▶ **Passage to read**:
*** Block opens ***

DAVID SILVESTER

Harry Hardiner disappeared in December 1999.

​A helluva lot has happened since then.

That Lynches It

 

Cold comfort that the woodsman is Abe Lincoln. In the darkness (of future past) I have seen sootdark men begging lights fall out of the shadows.

 

 

Already paens are composed and careful contextualization performed for Twin Peaks: The Return. Better and more cogent minds have identified its resonance with modern pop culture and today’s landscape of American fear. “Part 8” has been sounded from turrets as the greatest artwork to grace the led screen and TV culture’s greatest kink since the original run—and for no small reason.

 

It would be easy to devote hours to breaking down the apparent (-ly subconscious) references to TV shows that have filled the intervening 25 years. No effort at all to summon what rings True in The Return, what tickles the quivering undercarriage of your lizard brain in an era of smartphones and CERN and reboots. And what a joy to parse the narrative technique, the sound design, the play and ply with expectation and online dissection.

 

Instead of any of that, we’re gonna talk about all of that—because today, it’s time to talk about inspiration.

 

David Lynch famously attributed the Red Room scene in the original run to sitting on the warm roof of a red car and closing his eyes. Those who know anything about his daily life know he likes American Spirits, coffee, and Transcendental Meditation (TM). Lynch has made a career of channelling, more or less directly, his meditative creative leaps onto film and digital media.

 

Case in point: last week’s shot at White Sands, New Mexico, of the bomb test that set off the atomic age.

 

David Lynch set the long, lingering, relentless zoom to Penderecki’s “Threnody to the Victims of Hiroshima”. He was making a point with this; that point is not what you, or necessarily Mr Lynch, might think.

 

Yes, of course the piece is dedicated to the victims of that first wartime usage of nuclear weapons, but more importantly, that song was once titled by its composer simply “4’44””. It was only after the fact, when he sat back and listened to his composition performed live instead of in his head, that he recognized it as a threnody, and one of such horror that only one atrocity came to mind upon hearing it. “Threnody” existed as a created piece before it earned a meaning; and once that meaning came into sight, its association with the bomb was cemented forever in canon.

*** Block closes ***

▶ **Data listing**:
*** Block opens ***

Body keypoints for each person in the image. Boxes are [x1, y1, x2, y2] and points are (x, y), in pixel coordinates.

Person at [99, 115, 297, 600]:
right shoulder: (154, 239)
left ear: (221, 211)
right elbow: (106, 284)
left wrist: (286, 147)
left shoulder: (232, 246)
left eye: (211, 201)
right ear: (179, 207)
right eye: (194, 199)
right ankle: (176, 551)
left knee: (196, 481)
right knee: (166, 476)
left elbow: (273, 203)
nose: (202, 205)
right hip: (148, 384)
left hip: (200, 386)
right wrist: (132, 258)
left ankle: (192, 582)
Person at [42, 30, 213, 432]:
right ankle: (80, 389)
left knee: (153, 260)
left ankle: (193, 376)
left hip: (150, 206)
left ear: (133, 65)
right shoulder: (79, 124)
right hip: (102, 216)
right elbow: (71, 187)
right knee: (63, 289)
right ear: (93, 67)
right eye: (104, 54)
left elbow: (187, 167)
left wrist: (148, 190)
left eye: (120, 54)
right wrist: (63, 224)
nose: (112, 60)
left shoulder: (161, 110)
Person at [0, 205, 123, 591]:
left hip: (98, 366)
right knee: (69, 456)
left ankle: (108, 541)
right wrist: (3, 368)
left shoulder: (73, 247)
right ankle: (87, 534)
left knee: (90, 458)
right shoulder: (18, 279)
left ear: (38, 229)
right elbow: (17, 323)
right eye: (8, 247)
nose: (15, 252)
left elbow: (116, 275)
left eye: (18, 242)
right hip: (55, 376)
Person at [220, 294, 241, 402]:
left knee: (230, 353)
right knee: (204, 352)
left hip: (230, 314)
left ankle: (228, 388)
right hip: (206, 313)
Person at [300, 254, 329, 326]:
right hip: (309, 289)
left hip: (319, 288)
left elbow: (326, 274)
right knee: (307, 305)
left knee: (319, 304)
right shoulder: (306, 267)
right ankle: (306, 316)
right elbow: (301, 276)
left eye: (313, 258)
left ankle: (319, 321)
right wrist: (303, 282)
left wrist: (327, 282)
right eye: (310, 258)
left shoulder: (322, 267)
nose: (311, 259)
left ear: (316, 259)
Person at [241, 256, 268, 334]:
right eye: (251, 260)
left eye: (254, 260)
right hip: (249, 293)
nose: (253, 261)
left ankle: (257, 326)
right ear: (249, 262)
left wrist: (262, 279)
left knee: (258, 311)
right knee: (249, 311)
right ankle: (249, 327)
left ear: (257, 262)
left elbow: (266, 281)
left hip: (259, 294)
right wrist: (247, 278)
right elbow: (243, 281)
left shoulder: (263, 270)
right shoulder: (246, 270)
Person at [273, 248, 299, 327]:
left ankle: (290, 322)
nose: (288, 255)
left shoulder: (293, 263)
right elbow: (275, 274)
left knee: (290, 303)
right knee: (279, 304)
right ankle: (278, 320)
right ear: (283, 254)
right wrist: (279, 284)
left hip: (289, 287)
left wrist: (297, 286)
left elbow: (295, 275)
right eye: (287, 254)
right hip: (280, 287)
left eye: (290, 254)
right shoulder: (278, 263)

*** Block closes ***
*** Block opens ***

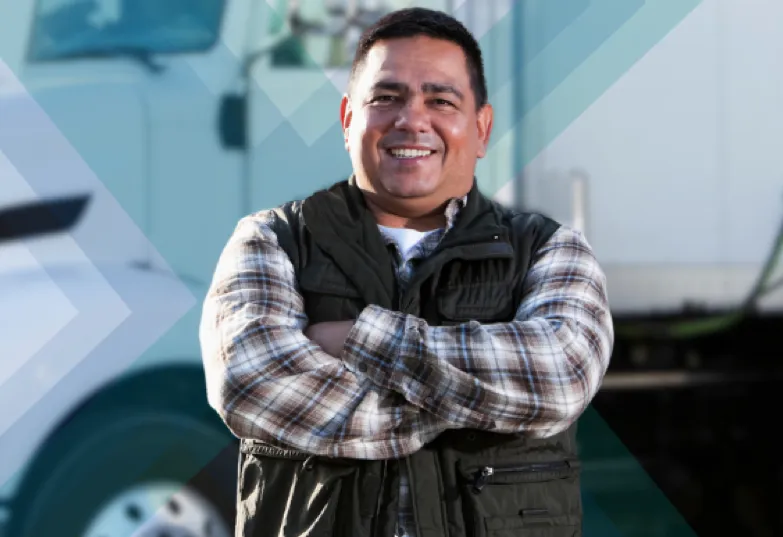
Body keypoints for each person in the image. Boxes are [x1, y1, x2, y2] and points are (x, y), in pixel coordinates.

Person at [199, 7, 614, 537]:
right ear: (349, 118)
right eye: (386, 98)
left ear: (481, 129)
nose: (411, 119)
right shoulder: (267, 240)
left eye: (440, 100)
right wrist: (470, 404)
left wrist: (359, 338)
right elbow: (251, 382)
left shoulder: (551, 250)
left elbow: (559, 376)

*** Block closes ***

▶ **Exercise brief**:
Pick up the essay on Twin Peaks: The Return and David Lynch's sources of inspiration after its final sentence, and carry it forward.

▶ **Response to this task**:
 

Much the same thing has happened to Twin Peaks over the past quarter of a century.

 

The original series earned serious scrutiny and analysis out of its fanbase, and, tulpa-like, its thoughtforms became reality across countless television shows that followed, including The X-Files, Lost, Breaking Bad, Game of Thrones, Weeds, Hannibal, 30 Rock, Sons of Anarchy, and probably whatever your favorite (scripted) series of the week is.

 

That analysis now has to come to bear on the show in 2017. David Lynch sat back and listened to his old work and found its proper title. He’s probably been sitting back for quite some time.

 

In fact, there is some evidence of this. Naomi Watt’s character in Mulholland Drive is taking up the snipped thread of Audrey Horne, who never did go to Hollywood after all. Less tenuously, Lynch himself confirmed that Lost Highway took place in the same universe as Twin Peaks. Fire Walk With Me carved paths into future films that never coalesced. David Lynch has had ample opportunity to reflect upon the greater meaning of Twin Peaks, and, now that he was handed free rein over The Return, he has the opportunity to corral his greater universe together into one final threnody.

 

Twenty-five years has sprinted by at a crawl. Lynch now has the benefit of a popular understanding of parallel universes and the many worlds theory. He can harness current understandings of physics and the twin perils of ignorance and apathy. The crosshatch of internet communication fills in spaces we didn’t know were empty.

 

The world has grown smaller; now the whole planet is the warm roof of a red car.

 

*

 

Before I met Dr Rex Patch, he was the gentle Lear of Hardiner writers. As one of the founding members of the Society of Algiers and the establishing editor of The Rosewire Companion (a seriously handy tool for those of us who want to pick that series to pieces), he stepped back from his leadership positions at the Society and handed stewardship over the Companion to the Society’s new president, Zachary Osgood. This was sometime around 2008, after the strange death of fellow founder Maxence Lawrence and just before the swell of seizures and injunctions out of the Trust Maghreb which cut supply of Hardiner literature to a trickle to very tiny outcry.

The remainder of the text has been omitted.